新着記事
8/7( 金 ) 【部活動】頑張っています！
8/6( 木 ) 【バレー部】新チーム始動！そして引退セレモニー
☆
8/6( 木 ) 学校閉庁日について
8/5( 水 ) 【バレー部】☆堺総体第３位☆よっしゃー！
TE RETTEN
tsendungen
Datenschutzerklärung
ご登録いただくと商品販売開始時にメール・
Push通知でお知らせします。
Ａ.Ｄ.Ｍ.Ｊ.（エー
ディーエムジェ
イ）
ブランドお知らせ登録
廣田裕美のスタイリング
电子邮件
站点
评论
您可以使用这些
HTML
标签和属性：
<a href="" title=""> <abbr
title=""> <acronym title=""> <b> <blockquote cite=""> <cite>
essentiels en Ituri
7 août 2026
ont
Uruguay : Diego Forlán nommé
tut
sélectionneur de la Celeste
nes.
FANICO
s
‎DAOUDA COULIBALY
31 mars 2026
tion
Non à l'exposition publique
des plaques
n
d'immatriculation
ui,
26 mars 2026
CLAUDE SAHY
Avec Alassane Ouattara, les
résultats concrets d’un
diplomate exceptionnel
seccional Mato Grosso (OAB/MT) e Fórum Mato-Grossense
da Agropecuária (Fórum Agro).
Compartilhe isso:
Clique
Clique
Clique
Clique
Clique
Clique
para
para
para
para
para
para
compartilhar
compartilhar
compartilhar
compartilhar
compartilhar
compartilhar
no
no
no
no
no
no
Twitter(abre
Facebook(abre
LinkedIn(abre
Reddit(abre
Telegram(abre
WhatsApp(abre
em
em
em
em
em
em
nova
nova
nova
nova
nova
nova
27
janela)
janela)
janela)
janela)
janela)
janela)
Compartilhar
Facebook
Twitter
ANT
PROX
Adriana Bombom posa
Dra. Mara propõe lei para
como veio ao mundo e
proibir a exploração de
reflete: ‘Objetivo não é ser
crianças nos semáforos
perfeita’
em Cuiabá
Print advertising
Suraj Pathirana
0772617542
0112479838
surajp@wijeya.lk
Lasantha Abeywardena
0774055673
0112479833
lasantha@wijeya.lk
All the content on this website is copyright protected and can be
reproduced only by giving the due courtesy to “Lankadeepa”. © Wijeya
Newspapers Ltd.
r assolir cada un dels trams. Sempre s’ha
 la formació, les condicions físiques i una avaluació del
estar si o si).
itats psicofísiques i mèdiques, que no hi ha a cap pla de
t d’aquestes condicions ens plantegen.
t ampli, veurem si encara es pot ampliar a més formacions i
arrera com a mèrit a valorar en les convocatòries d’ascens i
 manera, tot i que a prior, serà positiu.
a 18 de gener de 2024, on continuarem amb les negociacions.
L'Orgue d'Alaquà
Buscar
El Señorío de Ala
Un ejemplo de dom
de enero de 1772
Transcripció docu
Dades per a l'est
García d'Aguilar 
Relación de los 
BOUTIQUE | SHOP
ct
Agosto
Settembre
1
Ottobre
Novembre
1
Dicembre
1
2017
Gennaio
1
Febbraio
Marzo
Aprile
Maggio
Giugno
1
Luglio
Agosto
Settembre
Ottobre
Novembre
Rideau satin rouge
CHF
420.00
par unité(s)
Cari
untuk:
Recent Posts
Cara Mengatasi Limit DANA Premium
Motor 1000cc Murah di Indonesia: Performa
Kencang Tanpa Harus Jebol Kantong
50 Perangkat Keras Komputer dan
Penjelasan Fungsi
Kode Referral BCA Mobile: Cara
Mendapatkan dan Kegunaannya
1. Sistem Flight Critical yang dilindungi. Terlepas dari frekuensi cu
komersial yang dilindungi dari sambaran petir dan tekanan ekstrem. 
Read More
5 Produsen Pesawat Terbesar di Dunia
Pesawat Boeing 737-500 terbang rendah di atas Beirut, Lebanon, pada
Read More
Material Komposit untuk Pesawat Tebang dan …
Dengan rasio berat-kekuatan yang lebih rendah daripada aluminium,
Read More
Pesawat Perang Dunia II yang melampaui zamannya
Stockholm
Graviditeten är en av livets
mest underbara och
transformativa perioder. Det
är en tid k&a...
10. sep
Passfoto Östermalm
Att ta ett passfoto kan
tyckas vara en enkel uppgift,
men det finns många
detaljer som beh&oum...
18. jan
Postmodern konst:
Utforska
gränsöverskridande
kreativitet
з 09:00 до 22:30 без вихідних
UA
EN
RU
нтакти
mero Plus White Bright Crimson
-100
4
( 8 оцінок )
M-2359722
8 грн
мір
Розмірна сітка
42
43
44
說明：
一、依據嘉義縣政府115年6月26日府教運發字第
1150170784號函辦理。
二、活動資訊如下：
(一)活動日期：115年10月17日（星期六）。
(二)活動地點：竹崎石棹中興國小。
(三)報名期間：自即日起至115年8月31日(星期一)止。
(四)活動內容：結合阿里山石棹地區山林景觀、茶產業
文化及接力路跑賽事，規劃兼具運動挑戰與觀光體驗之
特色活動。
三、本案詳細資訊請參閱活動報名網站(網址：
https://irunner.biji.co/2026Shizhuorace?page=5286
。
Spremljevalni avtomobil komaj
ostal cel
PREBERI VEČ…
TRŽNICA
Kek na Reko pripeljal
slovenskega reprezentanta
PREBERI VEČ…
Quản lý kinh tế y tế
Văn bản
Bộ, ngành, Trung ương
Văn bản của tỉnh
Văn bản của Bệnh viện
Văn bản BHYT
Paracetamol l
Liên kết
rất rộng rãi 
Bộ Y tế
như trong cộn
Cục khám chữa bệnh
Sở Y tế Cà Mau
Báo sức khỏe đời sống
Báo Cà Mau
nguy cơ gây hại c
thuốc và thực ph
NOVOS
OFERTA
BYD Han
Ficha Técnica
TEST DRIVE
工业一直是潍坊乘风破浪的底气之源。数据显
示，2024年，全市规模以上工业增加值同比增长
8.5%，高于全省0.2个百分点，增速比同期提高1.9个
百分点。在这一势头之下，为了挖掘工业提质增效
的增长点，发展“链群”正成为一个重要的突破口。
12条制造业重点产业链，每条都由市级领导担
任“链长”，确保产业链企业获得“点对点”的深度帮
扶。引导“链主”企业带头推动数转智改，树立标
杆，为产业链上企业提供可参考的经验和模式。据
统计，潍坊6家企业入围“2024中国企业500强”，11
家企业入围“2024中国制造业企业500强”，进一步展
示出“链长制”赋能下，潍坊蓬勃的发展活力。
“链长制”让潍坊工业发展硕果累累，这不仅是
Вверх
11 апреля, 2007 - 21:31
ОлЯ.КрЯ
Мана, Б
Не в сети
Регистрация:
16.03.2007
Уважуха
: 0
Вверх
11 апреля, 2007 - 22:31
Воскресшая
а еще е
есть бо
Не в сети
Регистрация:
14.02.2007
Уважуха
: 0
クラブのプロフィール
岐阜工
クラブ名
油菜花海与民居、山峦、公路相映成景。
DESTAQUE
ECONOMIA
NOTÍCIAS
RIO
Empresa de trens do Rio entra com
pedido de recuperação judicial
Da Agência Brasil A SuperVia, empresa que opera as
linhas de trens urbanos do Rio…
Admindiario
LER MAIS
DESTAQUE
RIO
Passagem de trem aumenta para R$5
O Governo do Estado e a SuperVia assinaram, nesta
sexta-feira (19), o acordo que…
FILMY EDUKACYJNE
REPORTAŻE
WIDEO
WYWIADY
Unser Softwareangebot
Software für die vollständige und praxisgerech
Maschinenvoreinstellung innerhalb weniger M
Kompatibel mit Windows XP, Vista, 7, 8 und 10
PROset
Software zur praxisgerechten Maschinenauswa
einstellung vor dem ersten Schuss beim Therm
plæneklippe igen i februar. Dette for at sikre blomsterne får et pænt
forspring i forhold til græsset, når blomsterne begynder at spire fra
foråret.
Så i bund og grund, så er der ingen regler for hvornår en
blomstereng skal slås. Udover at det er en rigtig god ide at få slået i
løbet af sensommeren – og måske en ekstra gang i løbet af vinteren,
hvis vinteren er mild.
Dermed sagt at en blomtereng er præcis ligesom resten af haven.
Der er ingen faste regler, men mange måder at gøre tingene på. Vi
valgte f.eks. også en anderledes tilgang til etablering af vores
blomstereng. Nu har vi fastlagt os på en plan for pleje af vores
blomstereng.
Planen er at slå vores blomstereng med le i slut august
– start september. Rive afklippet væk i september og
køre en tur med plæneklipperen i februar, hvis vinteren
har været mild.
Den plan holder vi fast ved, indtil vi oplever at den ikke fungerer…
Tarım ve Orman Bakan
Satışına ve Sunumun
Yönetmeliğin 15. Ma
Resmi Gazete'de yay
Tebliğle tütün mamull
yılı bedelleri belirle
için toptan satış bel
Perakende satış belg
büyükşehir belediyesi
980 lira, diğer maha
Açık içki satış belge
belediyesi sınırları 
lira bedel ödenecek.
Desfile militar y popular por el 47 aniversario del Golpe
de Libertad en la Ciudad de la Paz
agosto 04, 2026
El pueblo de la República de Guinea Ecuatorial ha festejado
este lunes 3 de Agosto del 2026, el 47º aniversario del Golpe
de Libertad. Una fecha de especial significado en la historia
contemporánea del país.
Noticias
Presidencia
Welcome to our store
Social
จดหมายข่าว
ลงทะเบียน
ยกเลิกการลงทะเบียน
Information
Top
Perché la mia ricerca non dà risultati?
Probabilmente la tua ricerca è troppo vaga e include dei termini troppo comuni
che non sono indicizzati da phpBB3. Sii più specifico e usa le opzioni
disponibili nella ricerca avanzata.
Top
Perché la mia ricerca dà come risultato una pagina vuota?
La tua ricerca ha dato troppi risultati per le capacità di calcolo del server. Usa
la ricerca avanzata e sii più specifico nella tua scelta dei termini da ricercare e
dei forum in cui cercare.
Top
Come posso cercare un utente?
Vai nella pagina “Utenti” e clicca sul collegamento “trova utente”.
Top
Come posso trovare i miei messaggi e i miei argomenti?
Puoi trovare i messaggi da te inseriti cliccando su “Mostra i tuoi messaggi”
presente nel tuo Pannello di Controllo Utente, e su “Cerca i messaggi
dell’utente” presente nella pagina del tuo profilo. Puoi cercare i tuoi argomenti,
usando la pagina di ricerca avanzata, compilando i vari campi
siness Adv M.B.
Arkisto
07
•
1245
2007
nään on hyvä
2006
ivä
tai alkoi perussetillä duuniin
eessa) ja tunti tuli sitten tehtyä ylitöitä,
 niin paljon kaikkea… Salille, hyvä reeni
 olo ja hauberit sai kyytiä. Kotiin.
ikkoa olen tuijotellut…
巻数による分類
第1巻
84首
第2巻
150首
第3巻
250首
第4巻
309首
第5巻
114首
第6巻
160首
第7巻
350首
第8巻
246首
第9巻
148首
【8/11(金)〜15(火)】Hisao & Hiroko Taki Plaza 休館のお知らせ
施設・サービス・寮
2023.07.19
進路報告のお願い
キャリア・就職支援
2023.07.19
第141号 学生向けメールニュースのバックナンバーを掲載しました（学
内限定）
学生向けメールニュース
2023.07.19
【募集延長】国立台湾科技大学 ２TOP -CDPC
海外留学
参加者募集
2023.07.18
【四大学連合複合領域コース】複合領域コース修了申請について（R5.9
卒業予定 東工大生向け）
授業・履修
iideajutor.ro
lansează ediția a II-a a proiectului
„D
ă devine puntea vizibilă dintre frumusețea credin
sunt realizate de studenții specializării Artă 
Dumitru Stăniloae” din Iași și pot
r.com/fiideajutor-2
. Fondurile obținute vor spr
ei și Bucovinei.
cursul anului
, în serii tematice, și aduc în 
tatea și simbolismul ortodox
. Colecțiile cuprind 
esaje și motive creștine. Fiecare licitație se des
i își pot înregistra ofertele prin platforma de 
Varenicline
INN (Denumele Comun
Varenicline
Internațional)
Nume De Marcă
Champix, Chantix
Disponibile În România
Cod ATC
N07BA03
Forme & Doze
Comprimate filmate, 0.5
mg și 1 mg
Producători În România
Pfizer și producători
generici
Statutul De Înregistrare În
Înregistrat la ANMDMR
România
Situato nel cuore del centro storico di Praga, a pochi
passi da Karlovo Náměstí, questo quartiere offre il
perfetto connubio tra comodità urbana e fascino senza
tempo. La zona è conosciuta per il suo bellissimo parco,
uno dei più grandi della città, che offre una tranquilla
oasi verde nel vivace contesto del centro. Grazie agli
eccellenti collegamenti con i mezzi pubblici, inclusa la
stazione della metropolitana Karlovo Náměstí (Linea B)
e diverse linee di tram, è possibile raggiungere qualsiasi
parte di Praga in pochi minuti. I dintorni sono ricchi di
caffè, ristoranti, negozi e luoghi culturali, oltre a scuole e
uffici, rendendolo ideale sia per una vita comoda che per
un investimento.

· · · · · · ·

* Task objective
Copy the records above exactly, beginning at the line that contains "ご登録いただくと商品販売開始時にメール・" and stopping after the line that contains "da Agropecuária (Fórum Agro).".

* Output of the exercise
ご登録いただくと商品販売開始時にメール・
Push通知でお知らせします。
Ａ.Ｄ.Ｍ.Ｊ.（エー
ディーエムジェ
イ）
ブランドお知らせ登録
廣田裕美のスタイリング
电子邮件
站点
评论
您可以使用这些
HTML
标签和属性：
<a href="" title=""> <abbr
title=""> <acronym title=""> <b> <blockquote cite=""> <cite>
essentiels en Ituri
7 août 2026
ont
Uruguay : Diego Forlán nommé
tut
sélectionneur de la Celeste
nes.
FANICO
s
‎DAOUDA COULIBALY
31 mars 2026
tion
Non à l'exposition publique
des plaques
n
d'immatriculation
ui,
26 mars 2026
CLAUDE SAHY
Avec Alassane Ouattara, les
résultats concrets d’un
diplomate exceptionnel
seccional Mato Grosso (OAB/MT) e Fórum Mato-Grossense
da Agropecuária (Fórum Agro).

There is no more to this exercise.